_Work instructions_: Copy the forum thread on refinishing an ercol coffee table from "This information should" up to and including "original finish. Slainte.", swapping "spray gun" for "airbrush".

_Passage provided_:
# Refinishing an ercol coffee table



## seanybaby (15 Aug 2008)

Someone that i know wants me to re-finish an ercol coffee table. I haven't seen it yet, and not too sure what the original finish was? Any ideas? All i know is it's made from Elm.

TBH - I was going to strip it back with paint stripper, then either danish oil and wax it, or just wax. I'm just a little worried about coffee cup rings making marks and don't want to do the job twice.


----------



## Sgian Dubh (15 Aug 2008)

Until about ten or twelve years ago, and prior to their move, Ercol mostly finished their furniture with spray coatings based on the nitrocellulose family; more specifically they primarily used a pre-cat formulated for them by, I think, a German manufacturer.

After they moved to their new manufacturing plant at the Princes Risborough location they switched to water based finishes , again specially formulated for them by, I think, the same manufacturer. 

Their finishing shop supervisor, who played rugby in the same team as me about three or four years ago, wasn't especially enamoured of the water based finishes. 

This information should give you an idea of what the original finish was and how it was applied, ie, most likely it was a spray finish -- the tours I took of the factory showed me that all their finishing was done with a spray gun, from staining and dying to final clear coats. 

I wouldn't use Danish oil and/or wax if you want to replicate the original finish. Slainte.


----------



## seanybaby (17 Aug 2008)

Thanks for the info Richard


----------

_Dataset entries_:
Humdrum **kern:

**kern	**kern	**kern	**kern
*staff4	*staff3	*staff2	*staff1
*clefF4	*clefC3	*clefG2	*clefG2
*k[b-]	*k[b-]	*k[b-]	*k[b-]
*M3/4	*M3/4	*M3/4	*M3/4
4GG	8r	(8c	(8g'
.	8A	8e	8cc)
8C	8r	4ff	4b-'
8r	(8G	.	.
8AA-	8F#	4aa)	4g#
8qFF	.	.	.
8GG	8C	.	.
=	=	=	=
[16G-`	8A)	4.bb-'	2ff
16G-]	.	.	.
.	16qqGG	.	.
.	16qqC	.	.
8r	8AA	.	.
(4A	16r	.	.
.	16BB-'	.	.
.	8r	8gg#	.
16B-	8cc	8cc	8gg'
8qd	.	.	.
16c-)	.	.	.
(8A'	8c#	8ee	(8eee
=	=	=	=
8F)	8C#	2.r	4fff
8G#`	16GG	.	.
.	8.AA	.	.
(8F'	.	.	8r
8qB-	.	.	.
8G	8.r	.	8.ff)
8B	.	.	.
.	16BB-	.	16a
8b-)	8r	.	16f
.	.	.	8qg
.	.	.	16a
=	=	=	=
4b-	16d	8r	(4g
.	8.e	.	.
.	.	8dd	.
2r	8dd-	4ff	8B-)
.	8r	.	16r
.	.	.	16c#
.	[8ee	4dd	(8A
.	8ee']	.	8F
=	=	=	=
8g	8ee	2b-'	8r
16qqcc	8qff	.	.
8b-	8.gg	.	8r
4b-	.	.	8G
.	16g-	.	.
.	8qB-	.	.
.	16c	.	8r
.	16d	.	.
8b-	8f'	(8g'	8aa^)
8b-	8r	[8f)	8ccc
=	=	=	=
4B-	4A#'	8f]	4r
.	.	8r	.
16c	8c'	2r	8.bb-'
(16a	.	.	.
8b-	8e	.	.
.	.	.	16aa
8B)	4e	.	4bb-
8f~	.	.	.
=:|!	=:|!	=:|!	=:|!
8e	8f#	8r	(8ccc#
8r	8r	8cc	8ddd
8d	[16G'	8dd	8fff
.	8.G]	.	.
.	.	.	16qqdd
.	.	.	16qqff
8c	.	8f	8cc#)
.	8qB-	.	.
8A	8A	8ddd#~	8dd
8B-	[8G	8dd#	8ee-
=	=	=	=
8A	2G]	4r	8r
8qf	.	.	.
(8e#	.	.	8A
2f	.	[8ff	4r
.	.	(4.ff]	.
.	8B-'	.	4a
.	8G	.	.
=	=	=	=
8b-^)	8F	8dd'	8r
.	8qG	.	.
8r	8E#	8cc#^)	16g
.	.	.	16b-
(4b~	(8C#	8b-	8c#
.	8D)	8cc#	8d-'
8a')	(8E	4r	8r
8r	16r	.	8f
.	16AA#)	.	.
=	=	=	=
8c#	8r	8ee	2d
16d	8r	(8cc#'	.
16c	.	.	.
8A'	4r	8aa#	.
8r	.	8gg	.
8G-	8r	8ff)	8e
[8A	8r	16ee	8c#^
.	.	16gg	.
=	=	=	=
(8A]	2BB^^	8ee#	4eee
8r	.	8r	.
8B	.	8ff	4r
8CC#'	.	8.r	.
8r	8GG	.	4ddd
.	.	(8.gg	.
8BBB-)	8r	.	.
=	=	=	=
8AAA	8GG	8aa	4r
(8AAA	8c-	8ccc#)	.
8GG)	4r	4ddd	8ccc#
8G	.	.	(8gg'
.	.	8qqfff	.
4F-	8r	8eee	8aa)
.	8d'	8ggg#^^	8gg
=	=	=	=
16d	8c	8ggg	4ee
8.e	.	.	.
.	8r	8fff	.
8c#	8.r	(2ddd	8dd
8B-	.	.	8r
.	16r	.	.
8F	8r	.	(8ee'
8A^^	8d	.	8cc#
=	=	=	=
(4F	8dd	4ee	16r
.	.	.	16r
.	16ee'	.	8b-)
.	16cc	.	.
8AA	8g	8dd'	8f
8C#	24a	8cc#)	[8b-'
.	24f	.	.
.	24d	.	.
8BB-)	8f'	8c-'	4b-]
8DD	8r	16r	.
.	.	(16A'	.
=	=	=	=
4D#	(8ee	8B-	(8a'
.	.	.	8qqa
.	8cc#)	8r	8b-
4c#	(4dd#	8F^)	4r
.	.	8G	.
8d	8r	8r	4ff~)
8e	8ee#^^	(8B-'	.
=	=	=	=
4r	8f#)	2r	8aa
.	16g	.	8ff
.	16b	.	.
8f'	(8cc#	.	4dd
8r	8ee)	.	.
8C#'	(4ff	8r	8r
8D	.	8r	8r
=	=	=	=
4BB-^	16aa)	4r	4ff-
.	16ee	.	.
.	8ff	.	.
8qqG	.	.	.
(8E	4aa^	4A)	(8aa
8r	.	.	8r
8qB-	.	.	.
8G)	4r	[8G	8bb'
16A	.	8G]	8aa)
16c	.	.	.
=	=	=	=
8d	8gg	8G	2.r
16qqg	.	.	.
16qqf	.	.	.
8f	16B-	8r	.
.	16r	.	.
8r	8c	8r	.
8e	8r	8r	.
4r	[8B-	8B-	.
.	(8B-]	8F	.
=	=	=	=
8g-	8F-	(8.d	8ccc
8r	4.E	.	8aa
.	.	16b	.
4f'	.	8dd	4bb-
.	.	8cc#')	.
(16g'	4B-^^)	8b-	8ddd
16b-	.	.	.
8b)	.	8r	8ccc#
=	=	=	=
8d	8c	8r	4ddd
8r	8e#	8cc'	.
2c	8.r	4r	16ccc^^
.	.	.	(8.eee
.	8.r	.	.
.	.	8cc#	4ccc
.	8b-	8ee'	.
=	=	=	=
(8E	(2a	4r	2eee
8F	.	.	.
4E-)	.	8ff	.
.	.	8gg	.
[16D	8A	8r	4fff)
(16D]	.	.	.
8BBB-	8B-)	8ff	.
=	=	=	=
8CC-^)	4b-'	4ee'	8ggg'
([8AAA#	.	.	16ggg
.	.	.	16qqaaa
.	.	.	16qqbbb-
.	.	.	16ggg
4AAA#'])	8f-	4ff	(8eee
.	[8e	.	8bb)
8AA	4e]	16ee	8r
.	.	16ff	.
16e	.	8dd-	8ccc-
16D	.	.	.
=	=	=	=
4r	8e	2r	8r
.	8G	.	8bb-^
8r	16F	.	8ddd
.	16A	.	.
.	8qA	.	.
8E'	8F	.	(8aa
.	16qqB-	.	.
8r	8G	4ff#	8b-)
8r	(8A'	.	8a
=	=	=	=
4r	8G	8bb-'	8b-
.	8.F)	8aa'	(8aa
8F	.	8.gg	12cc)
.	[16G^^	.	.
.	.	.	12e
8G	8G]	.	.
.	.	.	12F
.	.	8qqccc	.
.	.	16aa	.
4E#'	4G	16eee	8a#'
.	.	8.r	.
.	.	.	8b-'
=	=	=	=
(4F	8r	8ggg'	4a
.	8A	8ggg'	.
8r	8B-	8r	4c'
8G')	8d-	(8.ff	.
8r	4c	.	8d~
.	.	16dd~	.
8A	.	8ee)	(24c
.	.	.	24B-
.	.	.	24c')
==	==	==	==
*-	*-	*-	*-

_Output for this exercise_:
This information should give you an idea of what the original finish was and how it was applied, ie, most likely it was a spray finish -- the tours I took of the factory showed me that all their finishing was done with a airbrush, from staining and dying to final clear coats. 

I wouldn't use Danish oil and/or wax if you want to replicate the original finish. Slainte.